How is that made apparent?
Economics (neoliberal edition):
“Humans only value things that can be measured in money.”
Sociology:
“Uh… I don’t. Most people don’t. Parents raising kids, communities helping each other during disasters, activists building mutual aid networks – none of that is monetized, but it’s clearly valuable.”
Economics:
“Rational agents always act in self-interest, maximizing utility through a calculated internal decision-making process.”
Psychology:
“That’s… not even close. People are emotional, irrational, communal. Ever heard of trauma? Or love? Or collective identity? Most behaviour doesn’t follow game-theory dogma.”
Economics:
“Ah, but the market is the ultimate form of truth. If it’s not priced, it doesn’t matter.

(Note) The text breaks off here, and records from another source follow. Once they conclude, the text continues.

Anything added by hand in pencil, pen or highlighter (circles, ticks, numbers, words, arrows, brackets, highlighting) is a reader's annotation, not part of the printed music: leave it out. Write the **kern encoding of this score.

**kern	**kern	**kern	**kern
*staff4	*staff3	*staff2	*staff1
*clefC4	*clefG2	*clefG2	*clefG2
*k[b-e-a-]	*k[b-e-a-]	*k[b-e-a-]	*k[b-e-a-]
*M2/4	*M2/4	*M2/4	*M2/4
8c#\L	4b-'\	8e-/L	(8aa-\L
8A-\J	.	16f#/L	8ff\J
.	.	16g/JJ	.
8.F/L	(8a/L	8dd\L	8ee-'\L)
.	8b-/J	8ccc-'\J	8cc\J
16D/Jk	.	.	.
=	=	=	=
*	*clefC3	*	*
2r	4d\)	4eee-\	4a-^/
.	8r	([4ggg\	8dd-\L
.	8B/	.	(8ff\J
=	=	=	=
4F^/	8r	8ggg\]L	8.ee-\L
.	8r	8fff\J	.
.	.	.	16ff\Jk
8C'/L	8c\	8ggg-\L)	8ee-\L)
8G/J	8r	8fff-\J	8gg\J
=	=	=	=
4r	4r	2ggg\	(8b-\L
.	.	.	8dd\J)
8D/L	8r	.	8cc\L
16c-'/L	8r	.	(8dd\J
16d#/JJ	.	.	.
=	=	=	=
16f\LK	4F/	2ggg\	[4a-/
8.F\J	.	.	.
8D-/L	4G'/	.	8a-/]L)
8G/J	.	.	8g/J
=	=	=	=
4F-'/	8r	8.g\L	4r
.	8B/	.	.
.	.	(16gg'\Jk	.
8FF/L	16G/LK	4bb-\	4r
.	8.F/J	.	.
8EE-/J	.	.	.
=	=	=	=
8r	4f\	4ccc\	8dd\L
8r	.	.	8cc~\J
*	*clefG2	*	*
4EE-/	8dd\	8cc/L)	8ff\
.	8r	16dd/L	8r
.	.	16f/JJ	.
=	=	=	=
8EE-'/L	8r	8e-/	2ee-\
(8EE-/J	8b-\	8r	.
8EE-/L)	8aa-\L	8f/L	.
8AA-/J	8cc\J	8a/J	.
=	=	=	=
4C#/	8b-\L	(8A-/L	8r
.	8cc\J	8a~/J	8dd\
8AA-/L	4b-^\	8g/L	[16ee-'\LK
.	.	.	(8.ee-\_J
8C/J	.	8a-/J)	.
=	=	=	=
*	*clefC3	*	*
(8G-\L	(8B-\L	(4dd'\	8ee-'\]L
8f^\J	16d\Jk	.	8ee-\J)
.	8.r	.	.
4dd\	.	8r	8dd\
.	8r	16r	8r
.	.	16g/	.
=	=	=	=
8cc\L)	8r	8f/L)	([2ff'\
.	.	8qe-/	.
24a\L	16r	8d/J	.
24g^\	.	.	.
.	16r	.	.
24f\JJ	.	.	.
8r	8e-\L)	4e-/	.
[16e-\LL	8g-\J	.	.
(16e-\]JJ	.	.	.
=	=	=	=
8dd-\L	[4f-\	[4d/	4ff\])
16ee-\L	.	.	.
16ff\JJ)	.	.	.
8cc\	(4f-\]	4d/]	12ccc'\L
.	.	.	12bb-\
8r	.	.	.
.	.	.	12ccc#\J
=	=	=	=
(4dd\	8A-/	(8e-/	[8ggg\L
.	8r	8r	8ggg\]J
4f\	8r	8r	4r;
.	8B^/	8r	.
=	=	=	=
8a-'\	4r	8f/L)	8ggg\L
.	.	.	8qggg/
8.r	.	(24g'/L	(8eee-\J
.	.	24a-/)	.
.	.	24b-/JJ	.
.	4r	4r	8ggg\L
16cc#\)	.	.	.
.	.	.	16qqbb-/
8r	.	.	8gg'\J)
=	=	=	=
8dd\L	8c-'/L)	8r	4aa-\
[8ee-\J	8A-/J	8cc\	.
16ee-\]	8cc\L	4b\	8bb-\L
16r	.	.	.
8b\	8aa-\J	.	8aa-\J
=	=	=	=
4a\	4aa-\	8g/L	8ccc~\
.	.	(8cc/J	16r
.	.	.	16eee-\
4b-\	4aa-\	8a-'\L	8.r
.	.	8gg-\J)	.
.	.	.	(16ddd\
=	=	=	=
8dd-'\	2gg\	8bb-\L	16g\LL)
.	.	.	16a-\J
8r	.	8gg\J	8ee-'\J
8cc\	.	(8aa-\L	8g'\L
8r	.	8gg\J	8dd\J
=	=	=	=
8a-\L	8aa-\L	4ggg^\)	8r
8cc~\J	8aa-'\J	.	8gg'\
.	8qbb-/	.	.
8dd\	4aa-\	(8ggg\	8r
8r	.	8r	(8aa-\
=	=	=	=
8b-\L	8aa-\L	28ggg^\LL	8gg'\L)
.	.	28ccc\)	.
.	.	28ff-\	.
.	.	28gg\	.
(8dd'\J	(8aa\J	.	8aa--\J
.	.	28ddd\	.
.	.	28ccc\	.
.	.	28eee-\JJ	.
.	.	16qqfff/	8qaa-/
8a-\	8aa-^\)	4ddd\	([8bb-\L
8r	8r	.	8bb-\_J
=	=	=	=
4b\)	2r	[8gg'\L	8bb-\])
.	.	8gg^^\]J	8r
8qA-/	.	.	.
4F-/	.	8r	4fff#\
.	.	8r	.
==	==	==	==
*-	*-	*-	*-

Let us privatize clean air, forests, and even your health! Innovation!”
Ecology:
“Excuse me? You’re externalizing planetary collapse for profit. See, mass extinction, soil depletion, collapsing fish stocks, #climatechaos.”
Economics:
“But don’t worry, my models predict endless exponential growth! Just look at the #GDP!”
Physics:
drops teacup
“Growth forever? On a finite planet? That’s thermodynamically impossible. Energy in, energy out. You can’t eat quarterly profits.”
History:
“And every time someone builds a system based on endless extraction and inequality – slavery, colonialism, neoliberalism – it ends in crisis, collapse, or revolution.”
Anthropology:
“Plenty of human societies existed without money. Value can be social, symbolic, spiritual. You just forgot 99% of human history.”
Ethics:
“You’re optimizing for profit while ignoring justice. People die because they can’t afford insulin. Billionaires hoard while others starve. This is monstrous.”
Economics (sweating):
“But the stock market is doing great!”
Reality:
leans in, calmly
“Your model is broken. Time to compost it.”